Today (mainly due to Dutch influence), the terminology ‘coffee shop’ has taken on a second meaning as one of a place to smoke or to take marijuana.
Logically coffee shops originally referred to shops or establishments which sold coffee (believe it or not!!). The first coffee shop which opened in London was founded by Pascua Roséé in 1652, apart from coffee and tea they also served chocolate etc. This later became known as the Turks head. Coffee shops (often referred to as coffee houses), were very popular. The Prussian nobleman Baron Charles Louis von Pollnitz, who visited London in 1728, described them as one of the great pleasures of the city. He describes how it is “a Sort of Rule with the English, to go once a Day at least” to coffee-houses “where they talk of Business and News, read the Papers, and often look at one another.” Some very famous companies even started as coffee houses. Lloyds of London, an insurance brokerage company, began as Edward Lloyd’s coffee house on Tower Street around 1688. They were primarily male only establishments. As this poster illustrates women weren’t too happy about this situation. (the year 1674).
This next quote may seem familiar to those who have frequented a modern day ‘coffee shop’.
‘Soon there emerged a distinct difference between the pub and the coffee house, “Rumours of the health benefits of coffee were abundant, and coffee-houses encouraged sobriety, rational thought, and articulate political discussion, whereas taverns merely provided a haven for irreverence and intoxication.”
So how did the modern-day marijuana establishments come to be known as coffee shops?
Amsterdam got its first coffee shop in 1972, located on the Weesperzijde, it emerged as the logical step for friends and likeminded individuals to get together and enjoy some marijuana or hash. So, what was the reason for the success of the coffee shop, essentially, they only dispensed marijuana and extractions, there were other establishments in Amsterdam where you could obtain weed but they also provided heavier drugs and at that point in time the Dutch authorities were more worried about heavier drugs (heroin, cocaine etc.), so they allowed the coffee shops to flourish, and unlike the original coffee shops (coffee houses) women were allowed to go in.
In Spain coffee shops are known as Cannabis Social Clubs (CSC), they are also establishments where (to emphasise the point):
‘Rumours of the health benefits of marijuana are abundant, and coffee-houses encourage sobriety, rational thought, and articulate political discussion, whereas taverns merely provided a haven for irreverence and intoxication.’
The idea of coffee shops and cannabis social clubs, is to enable people who enjoy marijuana a safe environment with good quality marijuana. The coffee shops and clubs promote responsible consumption, they also provide an atmosphere which can encourage mature discussions and a relaxing atmosphere whether you want to just chill out or get involved in the activities.
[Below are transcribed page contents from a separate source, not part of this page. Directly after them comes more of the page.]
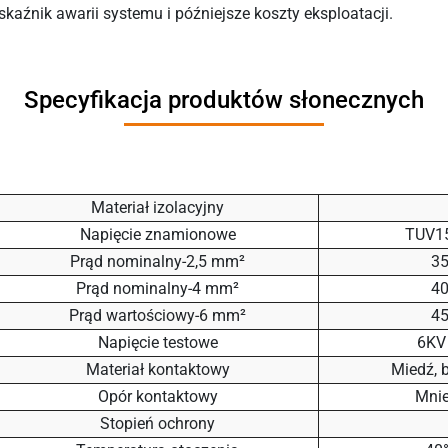
kaźnik awarii systemu i późniejsze koszty eksploatacji.
Specyfikacja produktów słonecznych
Materiał izolacyjny
Napięcie znamionowe
TUV1
Prąd nominalny-2,5 mm²
3
Prąd nominalny-4 mm²
4
Prąd wartościowy-6 mm²
4
Napięcie testowe
6KV 
Materiał kontaktowy
Miedź, 
Opór kontaktowy
Mnie
Stopień ochrony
As people find that they know where they can get marijuana without having to hunt it out (often in dangerous areas with very iffy people), their attention starts noticing the extremely positive effects and by coming into contact (in a secure relaxed environment), discussions abound as to the benefits of cannabis in general-not just the relaxing effects of the THC but more importantly the curative effects of CBD.